Other members indicated support for View 3, and another member supported View 1.

The question was put to the staff: ‘If View 2 were to be the preferred view of the Board, what additional work do you envisage will need to be done?’

The staff noted that View 3 is the logical conclusion when applying past IASB decisions, which is why it was the view recommended by the staff.

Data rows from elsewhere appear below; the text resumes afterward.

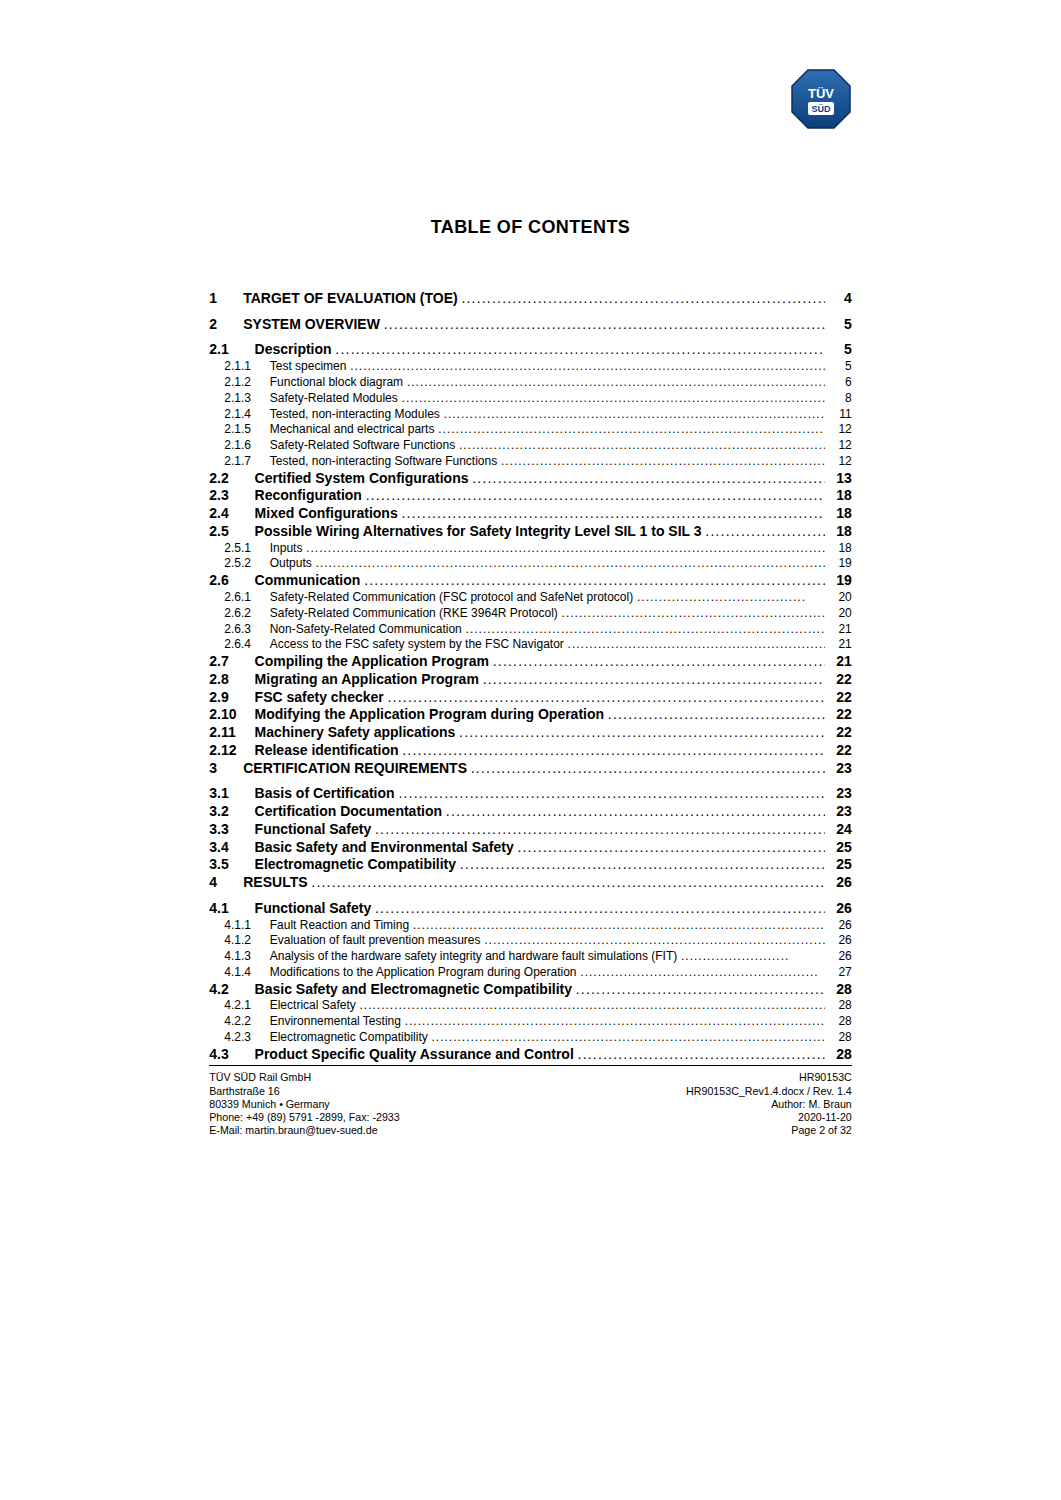TÜV SÜD
TABLE OF CONTENTS
1 TARGET OF EVALUATION (TOE) .......................................................................................... 4
2 SYSTEM OVERVIEW ............................................................................................................. 5
2.1 Description ......................................................................................................................... 5
2.1.1 Test specimen ................................................................................................................................. 5
2.1.2 Functional block diagram ..................................................................................................................... 6
2.1.3 Safety-Related Modules ....................................................................................................................... 8
2.1.4 Tested, non-interacting Modules ....................................................................................................... 11
2.1.5 Mechanical and electrical parts ......................................................................................................... 12
2.1.6 Safety-Related Software Functions ................................................................................................. 12
2.1.7 Tested, non-interacting Software Functions ..................................................................................... 12
2.2 Certified System Configurations ......................................................................................... 13
2.3 Reconfiguration ................................................................................................................. 18
2.4 Mixed Configurations ....................................................................................................... 18
2.5 Possible Wiring Alternatives for Safety Integrity Level SIL 1 to SIL 3 ................................. 18
2.5.1 Inputs ............................................................................................................................................. 18
2.5.2 Outputs ......................................................................................................................................... 19
2.6 Communication ................................................................................................................. 19
2.6.1 Safety-Related Communication (FSC protocol and SafeNet protocol) ....................................... 20
2.6.2 Safety-Related Communication (RKE 3964R Protocol) ............................................................. 20
2.6.3 Non-Safety-Related Communication ............................................................................................... 21
2.6.4 Access to the FSC safety system by the FSC Navigator ............................................................ 21
2.7 Compiling the Application Program ................................................................................... 21
2.8 Migrating an Application Program ..................................................................................... 22
2.9 FSC safety checker ........................................................................................................... 22
2.10 Modifying the Application Program during Operation ..................................................... 22
2.11 Machinery Safety applications ............................................................................................. 22
2.12 Release identification ......................................................................................................... 22
3 CERTIFICATION REQUIREMENTS ....................................................................................... 23
3.1 Basis of Certification ......................................................................................................... 23
3.2 Certification Documentation ................................................................................................. 23
3.3 Functional Safety ............................................................................................................. 24
3.4 Basic Safety and Environmental Safety ............................................................................. 25
3.5 Electromagnetic Compatibility ............................................................................................. 25
4 RESULTS ............................................................................................................................. 26
4.1 Functional Safety ............................................................................................................. 26
4.1.1 Fault Reaction and Timing ................................................................................................................... 26
4.1.2 Evaluation of fault prevention measures ..................................................................................... 26
4.1.3 Analysis of the hardware safety integrity and hardware fault simulations (FIT) ......................... 26
4.1.4 Modifications to the Application Program during Operation ....................................................... 27
4.2 Basic Safety and Electromagnetic Compatibility ................................................................. 28
4.2.1 Electrical Safety ............................................................................................................................. 28
4.2.2 Environnemental Testing ..................................................................................................................... 28
4.2.3 Electromagnetic Compatibility ......................................................................................................... 28
4.3 Product Specific Quality Assurance and Control ................................................................. 28
TÜV SÜD Rail GmbH
Barthstraße 16
80339 Munich • Germany
Phone: +49 (89) 5791 -2899, Fax: -2933
E-Mail: martin.braun@tuev-sued.de
HR90153C
HR90153C_Rev1.4.docx / Rev. 1.4
Author: M. Braun
2020-11-20
Page 2 of 32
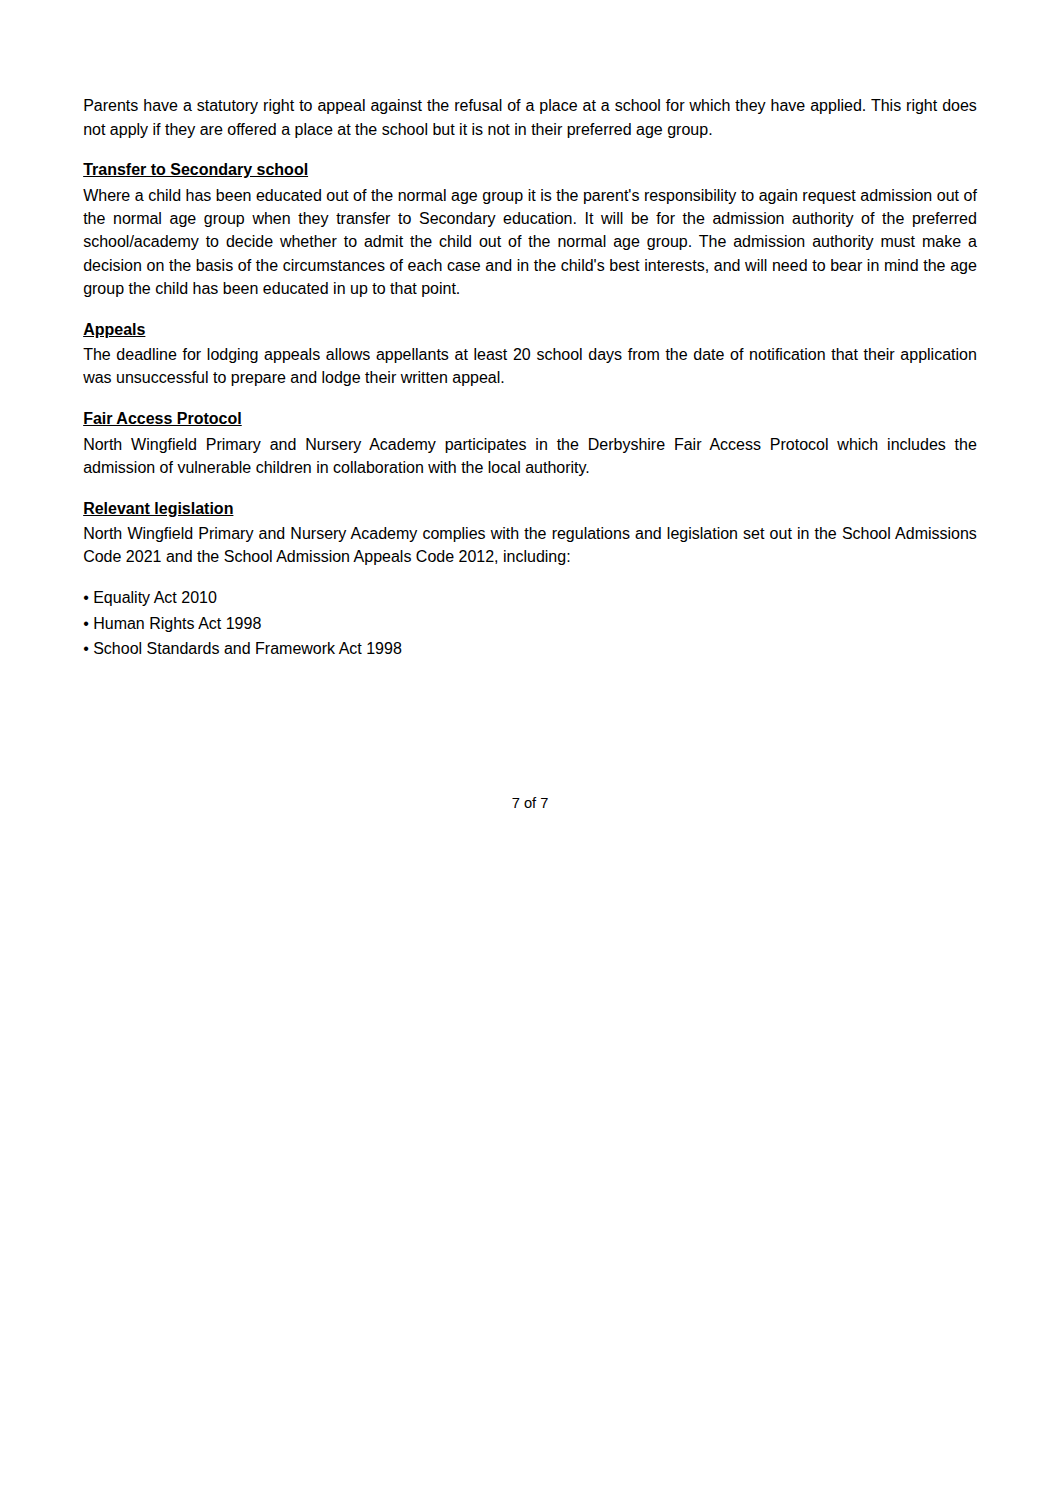Parents have a statutory right to appeal against the refusal of a place at a school for which they have applied. This right does not apply if they are offered a place at the school but it is not in their preferred age group.
Transfer to Secondary school
Where a child has been educated out of the normal age group it is the parent's responsibility to again request admission out of the normal age group when they transfer to Secondary education. It will be for the admission authority of the preferred school/academy to decide whether to admit the child out of the normal age group. The admission authority must make a decision on the basis of the circumstances of each case and in the child's best interests, and will need to bear in mind the age group the child has been educated in up to that point.
Appeals
The deadline for lodging appeals allows appellants at least 20 school days from the date of notification that their application was unsuccessful to prepare and lodge their written appeal.
Fair Access Protocol
North Wingfield Primary and Nursery Academy participates in the Derbyshire Fair Access Protocol which includes the admission of vulnerable children in collaboration with the local authority.
Relevant legislation
North Wingfield Primary and Nursery Academy complies with the regulations and legislation set out in the School Admissions Code 2021 and the School Admission Appeals Code 2012, including:
Equality Act 2010
Human Rights Act 1998
School Standards and Framework Act 1998
7 of 7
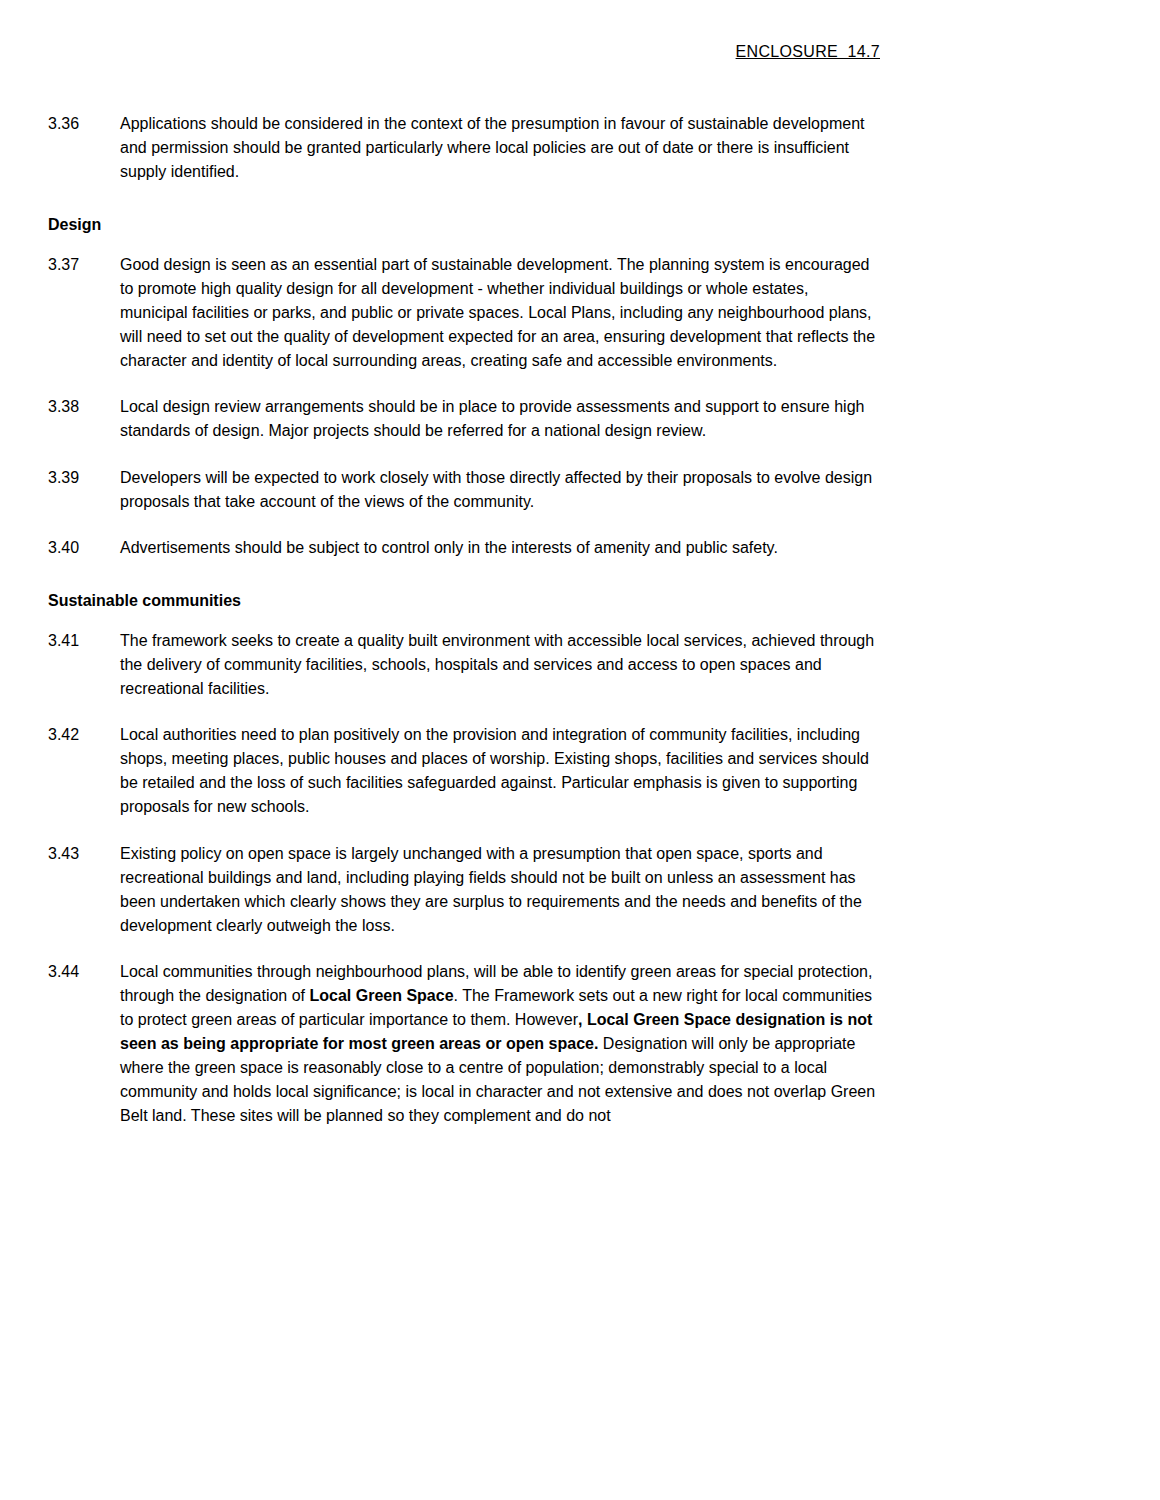ENCLOSURE 14.7
3.36
Applications should be considered in the context of the presumption in favour of sustainable development and permission should be granted particularly where local policies are out of date or there is insufficient supply identified.
Design
3.37
Good design is seen as an essential part of sustainable development. The planning system is encouraged to promote high quality design for all development - whether individual buildings or whole estates, municipal facilities or parks, and public or private spaces. Local Plans, including any neighbourhood plans, will need to set out the quality of development expected for an area, ensuring development that reflects the character and identity of local surrounding areas, creating safe and accessible environments.
3.38
Local design review arrangements should be in place to provide assessments and support to ensure high standards of design. Major projects should be referred for a national design review.
3.39
Developers will be expected to work closely with those directly affected by their proposals to evolve design proposals that take account of the views of the community.
3.40
Advertisements should be subject to control only in the interests of amenity and public safety.
Sustainable communities
3.41
The framework seeks to create a quality built environment with accessible local services, achieved through the delivery of community facilities, schools, hospitals and services and access to open spaces and recreational facilities.
3.42
Local authorities need to plan positively on the provision and integration of community facilities, including shops, meeting places, public houses and places of worship. Existing shops, facilities and services should be retailed and the loss of such facilities safeguarded against. Particular emphasis is given to supporting proposals for new schools.
3.43
Existing policy on open space is largely unchanged with a presumption that open space, sports and recreational buildings and land, including playing fields should not be built on unless an assessment has been undertaken which clearly shows they are surplus to requirements and the needs and benefits of the development clearly outweigh the loss.
3.44
Local communities through neighbourhood plans, will be able to identify green areas for special protection, through the designation of Local Green Space. The Framework sets out a new right for local communities to protect green areas of particular importance to them. However, Local Green Space designation is not seen as being appropriate for most green areas or open space. Designation will only be appropriate where the green space is reasonably close to a centre of population; demonstrably special to a local community and holds local significance; is local in character and not extensive and does not overlap Green Belt land. These sites will be planned so they complement and do not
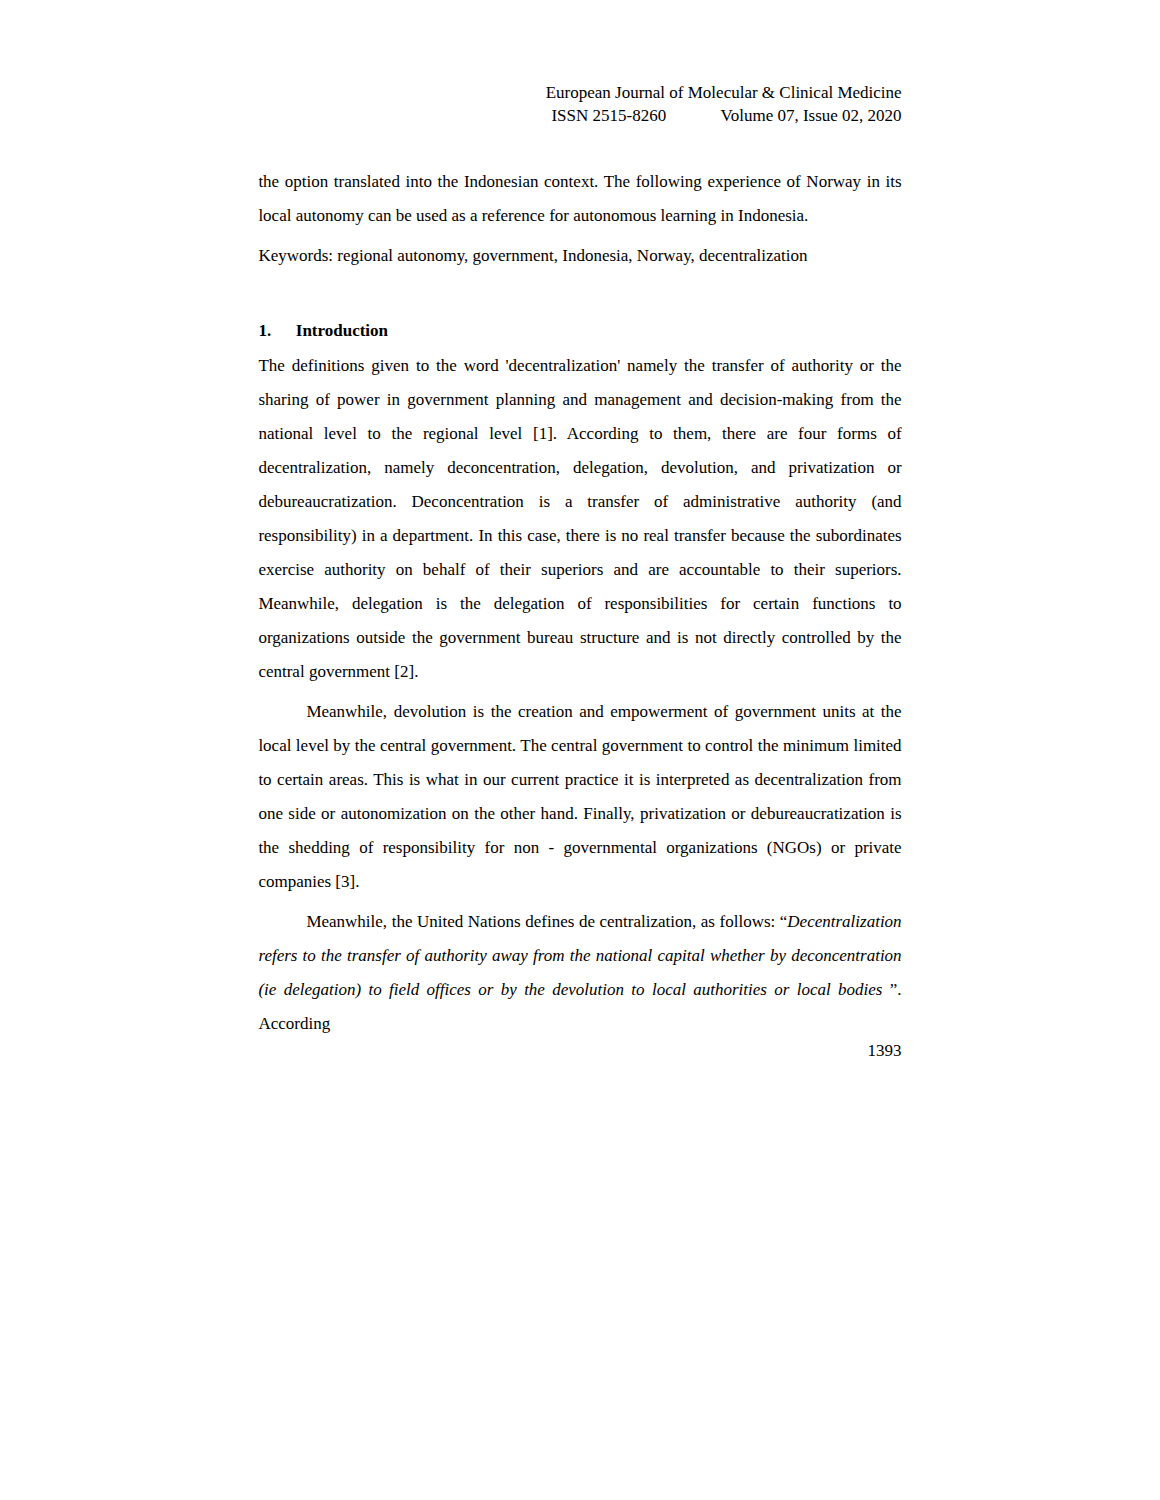European Journal of Molecular & Clinical Medicine ISSN 2515-8260 Volume 07, Issue 02, 2020
the option translated into the Indonesian context. The following experience of Norway in its local autonomy can be used as a reference for autonomous learning in Indonesia.
Keywords: regional autonomy, government, Indonesia, Norway, decentralization
1. Introduction
The definitions given to the word 'decentralization' namely the transfer of authority or the sharing of power in government planning and management and decision-making from the national level to the regional level [1]. According to them, there are four forms of decentralization, namely deconcentration, delegation, devolution, and privatization or debureaucratization. Deconcentration is a transfer of administrative authority (and responsibility) in a department. In this case, there is no real transfer because the subordinates exercise authority on behalf of their superiors and are accountable to their superiors. Meanwhile, delegation is the delegation of responsibilities for certain functions to organizations outside the government bureau structure and is not directly controlled by the central government [2].
Meanwhile, devolution is the creation and empowerment of government units at the local level by the central government. The central government to control the minimum limited to certain areas. This is what in our current practice it is interpreted as decentralization from one side or autonomization on the other hand. Finally, privatization or debureaucratization is the shedding of responsibility for non - governmental organizations (NGOs) or private companies [3].
Meanwhile, the United Nations defines de centralization, as follows: “Decentralization refers to the transfer of authority away from the national capital whether by deconcentration (ie delegation) to field offices or by the devolution to local authorities or local bodies ”. According
1393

If the IASB didn’t agree with View 3, then the staff would need to bring back a paper that sets out the consequences of not taking View 3 and the new inconsistencies that would be created.

After a vote, 11 members of the Board agreed with the staff’s recommendation to clarify that the part of the gain or loss resulting from the remeasurement to fair value of the investment retained in the former subsidiary should be recognised to the extent of the unrelated investors’ interests in that former subsidiary. (View 3)

Question 2: Does the IASB agree with the staff’s recommendation to confirm the finalisation of the amendments to IFRS 10 Consolidated Financial Statements and IAS 28 Investments in Associates and Joint Ventures?

The Board agreed and confirmed the finalisation of the amendments.

Paper 12B: Proposed Elimination of gains from ‘downstream’ transactions – Due process consideration

The project manager provided background of the purpose and background of the paper and then put forward the questions therein to the Board.

The purpose of this paper is to explain the steps in the due process that the IASB has taken before the publication of the proposed amendments to IAS 28 Investments in Associates and Joint Ventures and to ask the IASB to confirm that it is satisfied that it has complied with the due process requirements to date.

The proposed amendments set out the following:

  1. An entity should eliminate the gains from ‘downstream’ transactions to the extent of its interest in the associate or joint venture even if the gain to be eliminated exceeds the carrying amount of the entity’s investment in the associate or joint venture; and
  2. The gains to be eliminated in excess of the carrying amount of the entity’s investment in the associate or joint venture should be presented as a deferred gain.

Question 1: Do any IASB members dissent to the publication of the proposed amendments?

One member dissented to the publication of the proposed amendments on the basis that introducing such a mechanical requirement forces an entity to recognise a liability whatever the circumstance, and results in an unexplainable deferred gain.

Question 2: Do the IASB members agree with the proposed timetable for balloting and publication?

The member of the Board agreed with the proposed timeline for balloting and publication of the exposure draft.

Question 3: Do the IASB members agree with a comment period of 120 days for the proposed amendments?

The members of the Board agreed with a comment period of 120 days for the proposed amendments.

Question 4: Is the IASB satisfied that all required due process steps that pertain to the publication of proposed amendments have been complied with?

The Board agreed it was satisfied that all required due process steps that pertain to the publication of proposed amendments have been complied with.

Paper 12C: Accounting for Acquisitions of Interests in Joint Operations (Amendments to IFRS 11) – Sweep Issues

The project manager provided background of the purpose and background of the paper and then put forward the questions therein to the Board.

Question 1: Does the IASB agree with the staff’s recommendation to clarify that previously held interests in a joint operation are not remeasured on the acquisition of an additional interest in the same joint operation, if the acquisition results in retaining joint control?

The Board agreed with the staff’s recommendation.

Question 2: Does the IASB agree with the staff’s recommendation to include a scope exception for acquisitions of interests in joint operations under common control in the amendments to IFRS 11 Joint Arrangements?

The Board agreed with the staff’s recommendation.

Question 3: Does the IASB agree with the staff’s recommendation to confirm the finalisation of the amendments to IFRS 11?

The Board agreed with the staff’s recommendation.